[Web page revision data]
BEGIN
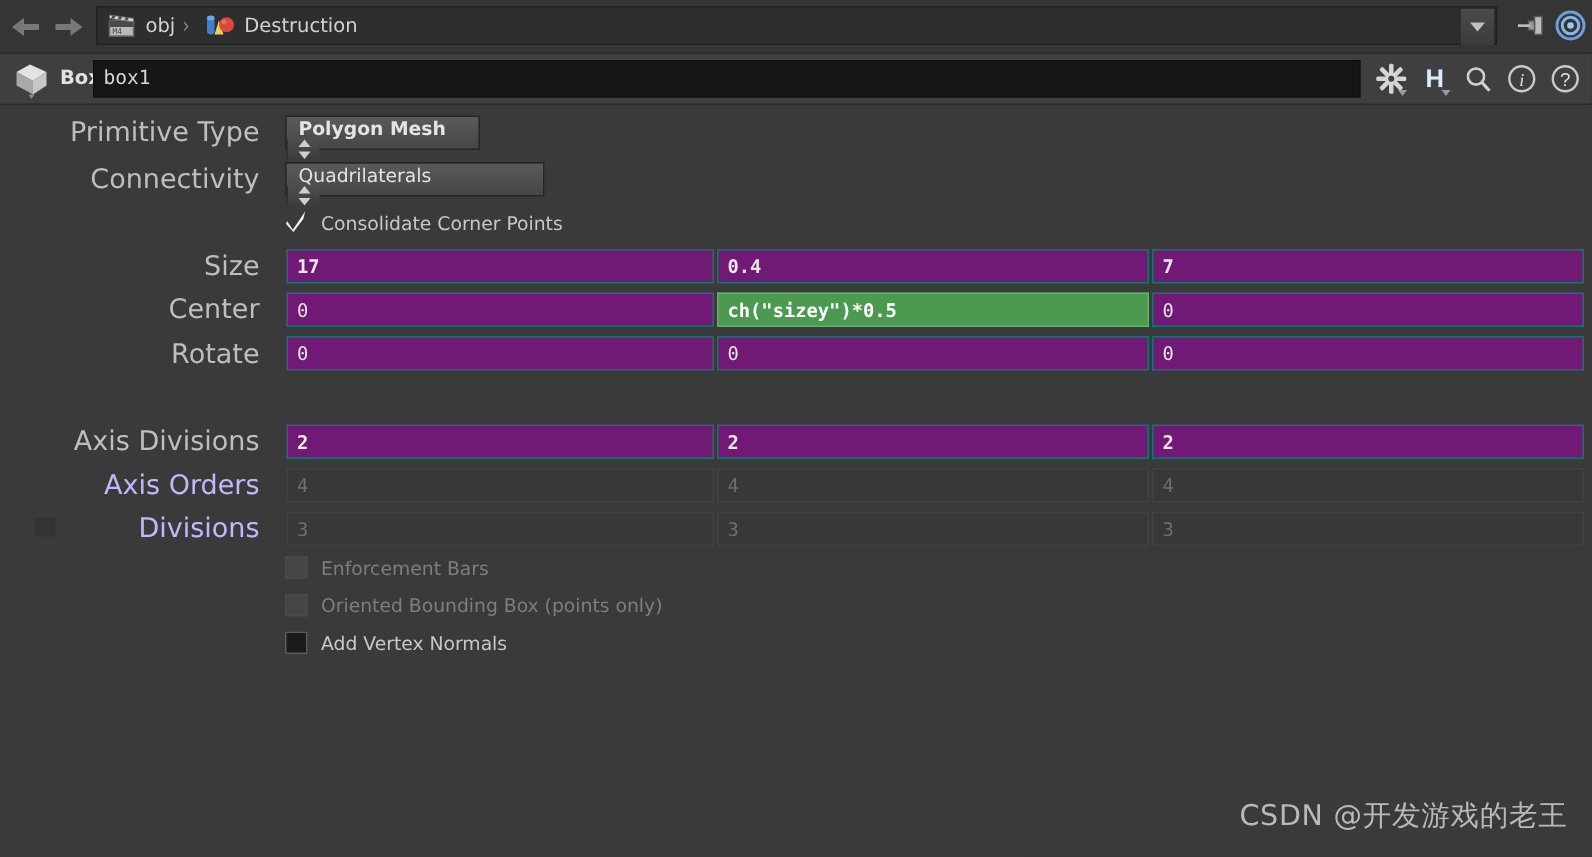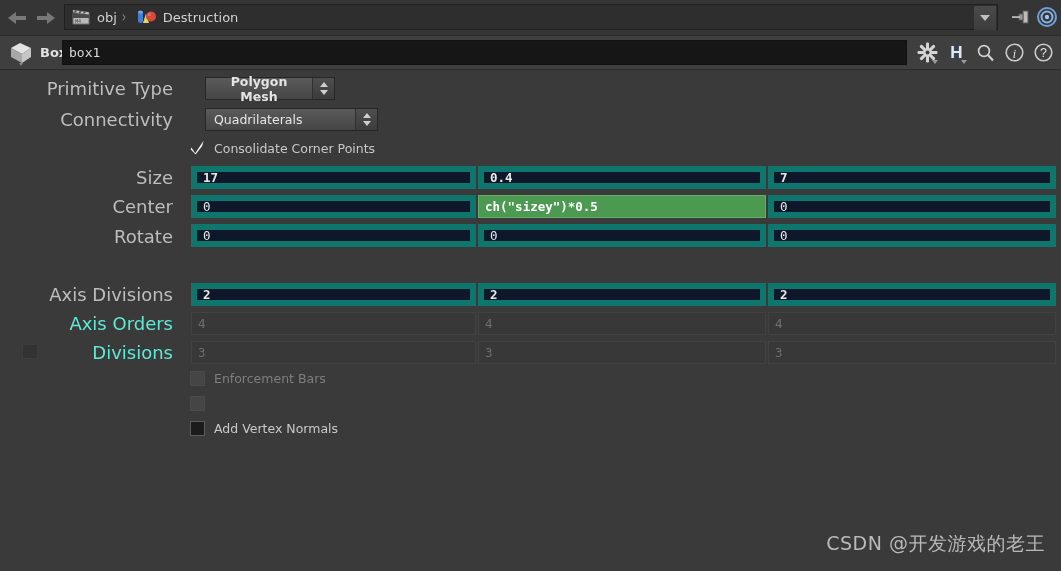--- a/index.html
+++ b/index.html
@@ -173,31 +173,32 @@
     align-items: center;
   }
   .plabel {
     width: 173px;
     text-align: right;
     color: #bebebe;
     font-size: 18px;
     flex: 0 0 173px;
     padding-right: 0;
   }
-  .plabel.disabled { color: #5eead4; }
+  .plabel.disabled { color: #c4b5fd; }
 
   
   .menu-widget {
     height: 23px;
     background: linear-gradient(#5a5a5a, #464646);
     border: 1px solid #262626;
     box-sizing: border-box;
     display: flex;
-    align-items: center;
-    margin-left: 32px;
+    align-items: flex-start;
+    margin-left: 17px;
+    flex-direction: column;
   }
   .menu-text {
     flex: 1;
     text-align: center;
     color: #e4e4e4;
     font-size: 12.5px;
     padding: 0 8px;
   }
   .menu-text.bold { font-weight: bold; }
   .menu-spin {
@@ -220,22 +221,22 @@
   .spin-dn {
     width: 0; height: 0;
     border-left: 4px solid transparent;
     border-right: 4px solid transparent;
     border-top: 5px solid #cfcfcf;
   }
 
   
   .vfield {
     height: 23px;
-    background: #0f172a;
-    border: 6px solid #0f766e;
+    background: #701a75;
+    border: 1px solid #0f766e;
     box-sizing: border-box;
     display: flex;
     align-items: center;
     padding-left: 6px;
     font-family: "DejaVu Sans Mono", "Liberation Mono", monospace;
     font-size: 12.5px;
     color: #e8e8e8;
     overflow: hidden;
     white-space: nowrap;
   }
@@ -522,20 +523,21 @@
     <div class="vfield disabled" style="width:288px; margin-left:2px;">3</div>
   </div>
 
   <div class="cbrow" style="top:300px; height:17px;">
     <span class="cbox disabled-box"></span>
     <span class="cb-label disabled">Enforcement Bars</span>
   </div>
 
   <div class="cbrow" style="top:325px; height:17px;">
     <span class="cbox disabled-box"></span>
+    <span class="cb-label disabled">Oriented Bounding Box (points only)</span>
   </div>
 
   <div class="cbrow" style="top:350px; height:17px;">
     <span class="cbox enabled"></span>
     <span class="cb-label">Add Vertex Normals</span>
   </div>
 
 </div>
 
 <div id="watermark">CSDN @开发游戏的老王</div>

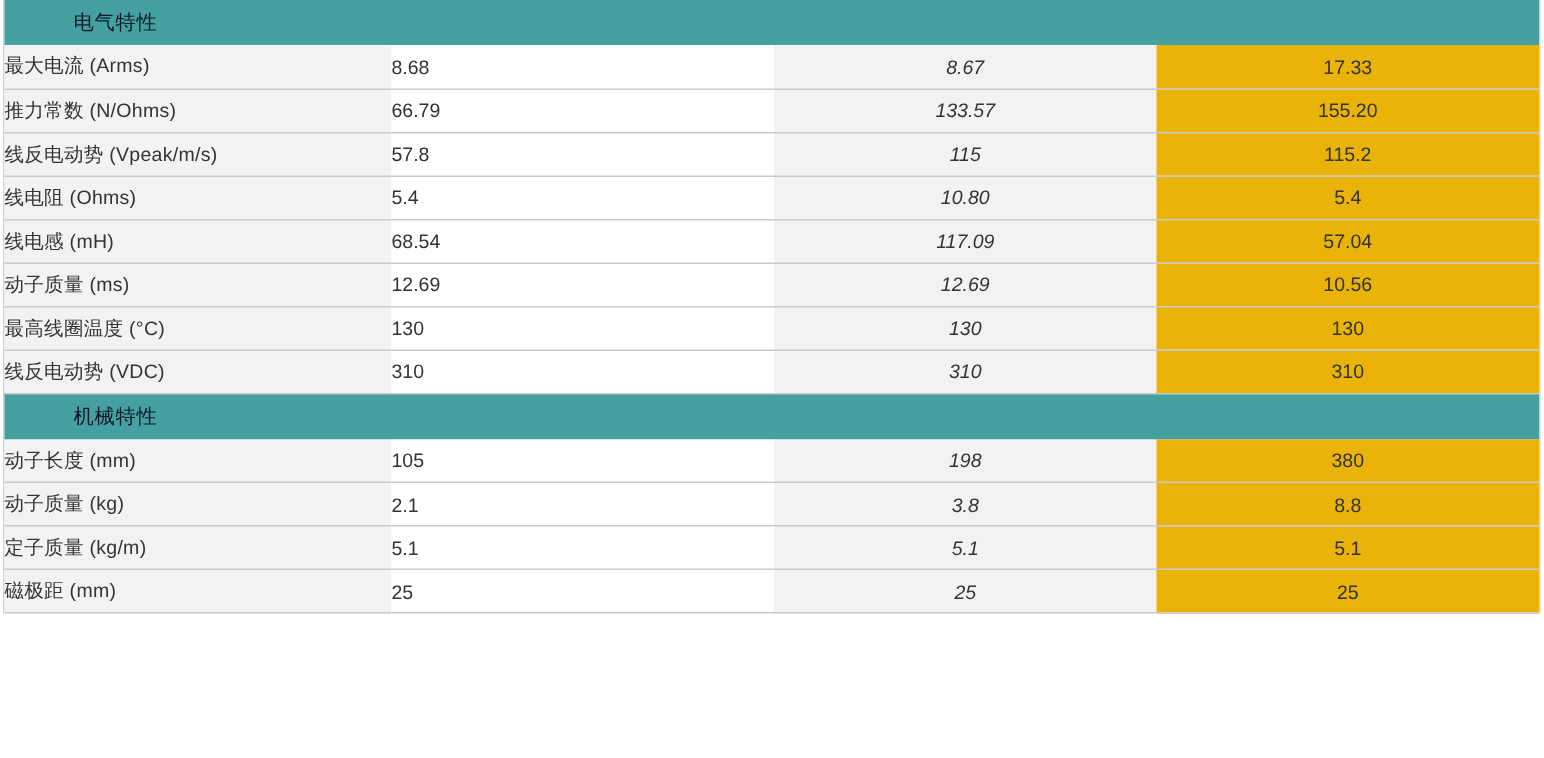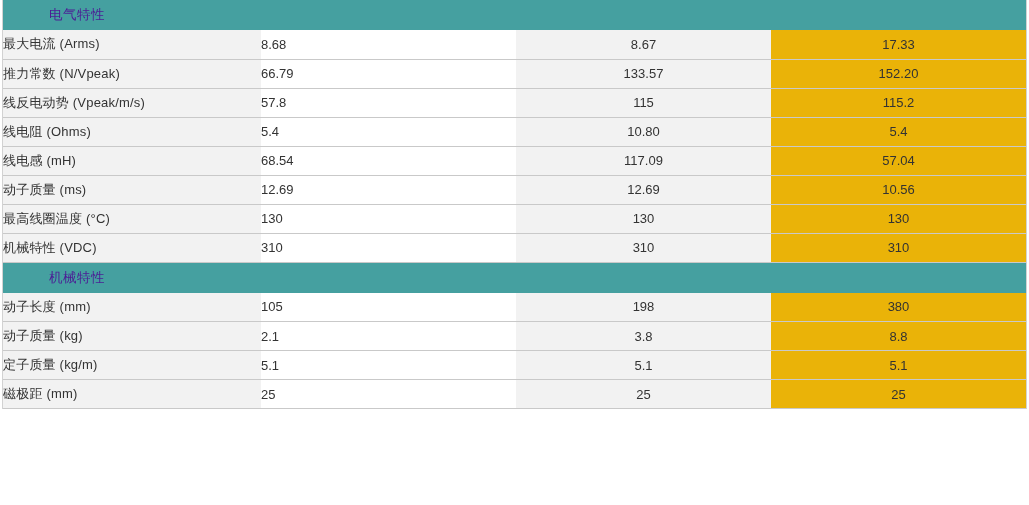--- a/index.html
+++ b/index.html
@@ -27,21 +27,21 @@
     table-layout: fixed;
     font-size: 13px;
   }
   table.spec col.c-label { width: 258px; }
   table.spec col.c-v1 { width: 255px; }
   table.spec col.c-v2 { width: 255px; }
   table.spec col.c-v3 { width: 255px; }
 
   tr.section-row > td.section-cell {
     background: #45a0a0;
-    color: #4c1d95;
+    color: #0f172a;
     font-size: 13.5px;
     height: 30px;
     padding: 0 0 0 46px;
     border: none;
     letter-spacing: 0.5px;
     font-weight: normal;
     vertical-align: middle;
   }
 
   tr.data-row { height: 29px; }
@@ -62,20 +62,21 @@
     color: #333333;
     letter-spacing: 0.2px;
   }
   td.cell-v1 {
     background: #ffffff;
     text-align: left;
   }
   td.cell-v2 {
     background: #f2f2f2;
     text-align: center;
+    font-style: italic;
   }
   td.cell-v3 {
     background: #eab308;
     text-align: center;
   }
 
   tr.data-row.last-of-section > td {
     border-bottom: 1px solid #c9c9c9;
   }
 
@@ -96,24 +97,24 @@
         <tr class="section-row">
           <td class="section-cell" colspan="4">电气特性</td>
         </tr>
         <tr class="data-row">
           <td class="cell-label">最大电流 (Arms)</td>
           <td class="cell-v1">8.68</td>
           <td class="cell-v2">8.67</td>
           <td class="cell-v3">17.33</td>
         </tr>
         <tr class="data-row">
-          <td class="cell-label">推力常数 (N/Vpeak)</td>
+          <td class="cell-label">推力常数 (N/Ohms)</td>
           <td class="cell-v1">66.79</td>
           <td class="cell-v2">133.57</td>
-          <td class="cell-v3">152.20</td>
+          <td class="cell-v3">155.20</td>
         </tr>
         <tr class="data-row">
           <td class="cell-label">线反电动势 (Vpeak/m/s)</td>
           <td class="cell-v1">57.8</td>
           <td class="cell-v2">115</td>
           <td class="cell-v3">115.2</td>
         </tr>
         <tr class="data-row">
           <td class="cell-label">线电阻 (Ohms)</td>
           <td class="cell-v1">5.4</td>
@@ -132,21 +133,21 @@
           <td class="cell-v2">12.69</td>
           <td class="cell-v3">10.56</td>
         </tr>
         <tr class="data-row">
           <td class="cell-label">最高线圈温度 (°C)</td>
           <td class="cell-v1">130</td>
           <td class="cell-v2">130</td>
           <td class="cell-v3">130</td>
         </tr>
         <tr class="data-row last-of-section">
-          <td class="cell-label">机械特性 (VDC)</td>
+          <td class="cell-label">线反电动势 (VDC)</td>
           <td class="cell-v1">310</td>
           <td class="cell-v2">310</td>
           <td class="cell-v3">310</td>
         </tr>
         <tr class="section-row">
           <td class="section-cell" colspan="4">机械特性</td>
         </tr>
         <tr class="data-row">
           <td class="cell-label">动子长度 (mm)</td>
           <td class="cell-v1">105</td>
END
**Problem requirements**
Pick out the lines above containing the word "spacing", then copy them.

**Solution below**
     letter-spacing: 0.5px;
     letter-spacing: 0.2px;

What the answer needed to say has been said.